### Document passage
___
On November 6, 2023, Plaintiff sued the Monroe County Sheriff's Office, Monroe County Sheriff Rick Ramsay in his official and individual capacities, and Monroe County Sheriff's Deputies Dylon Hansen, Ana Coello, and Vaughn O'Keefe in their official and individual capacities. Against all the Defendants, Plaintiff alleges violations of his Fourth Amendment right to be free from excessive force and a failure to intervene in that excessive force, pursuant to 42 U.S.C. § 1983, as well as state law claims of battery and intentional infliction of emotional distress (“IIED”).
The Defendants raise two types of arguments in support of dismissal. First, the Defendants argues that Plaintiff has sued the wrong Defendants in the Amended Complaint.[2] DE at 6-8. Second, the Defendants argue that Plaintiff's claims are insufficiently pled. Id. at 8-20. Each argument is addressed in turn.
Plaintiff named the Monroe County Sheriff's Office as a Defendant. The Defendants argue that a sheriff's office is not a proper defendant. Plaintiff does not respond to this argument.
The Court looks to state law to determine whether a sheriff's office can be sued. Dean v. Barber, 951 F.2d 1210, 1214-15 (11th Cir. 1992). Under Florida law, a sheriff's office cannot be sued. Fla. Stat. § 768.28(9); see Hill v. Escambia Cnty. Sheriff's Off., No. 21-10631, 2022 WL 1297809, at *2 (11th Cir. May 2, 2022). Instead, Plaintiff may sue a constitutional officer in his or her official capacity-the Monroe County Sheriff-which Plaintiff has done in this suit. See Fla. Stat. § 768.28(9). Because a sheriff's office cannot be sued, however, the Court DISMISSES Defendant Monroe County Sheriff's Office.
The Defendants argue that Plaintiff's decision to sue various deputy sheriff Defendants in their official capacities is redundant, given that Plaintiff also named the Monroe County Sheriff as a Defendant in his official capacity. DE 33 at 7. Plaintiff does not respond to this argument.
___
### Action item
Answer these from the court ruling excerpt:
(a) On what date did the plaintiff file suit?
(b) Which Florida statute does the court cite for the rule that a sheriff's office cannot be sued?
(c) Which three deputies are named as defendants?

### Stored data
___
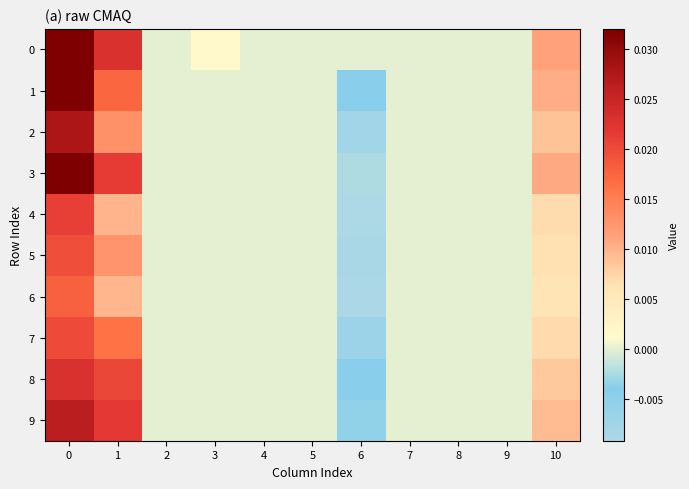

Rank the series by their maximum value, from lowest to highest.

6, 5, 7, 4, 8, 9, 2, 3, 0, 1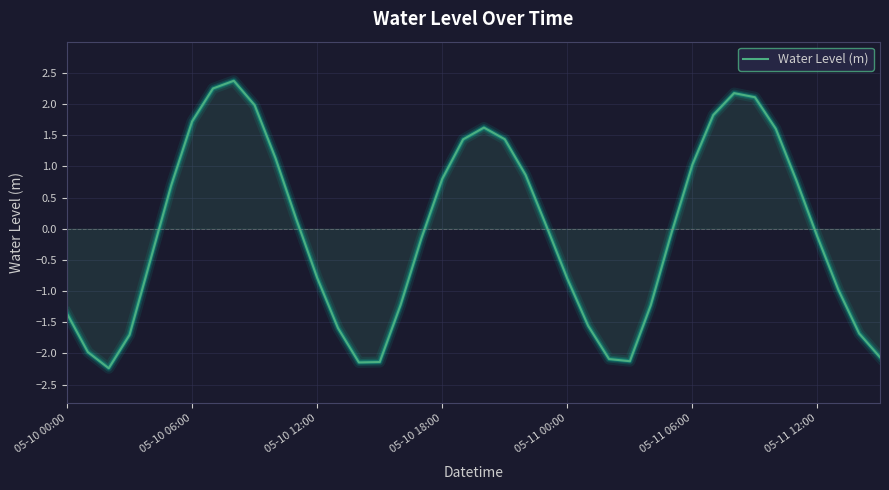

What is the greatest value displayed?

2.4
___
### Your solution
(a) November 6, 2023
(b) Fla. Stat. § 768.28(9)
(c) Dylon Hansen, Ana Coello, and Vaughn O'Keefe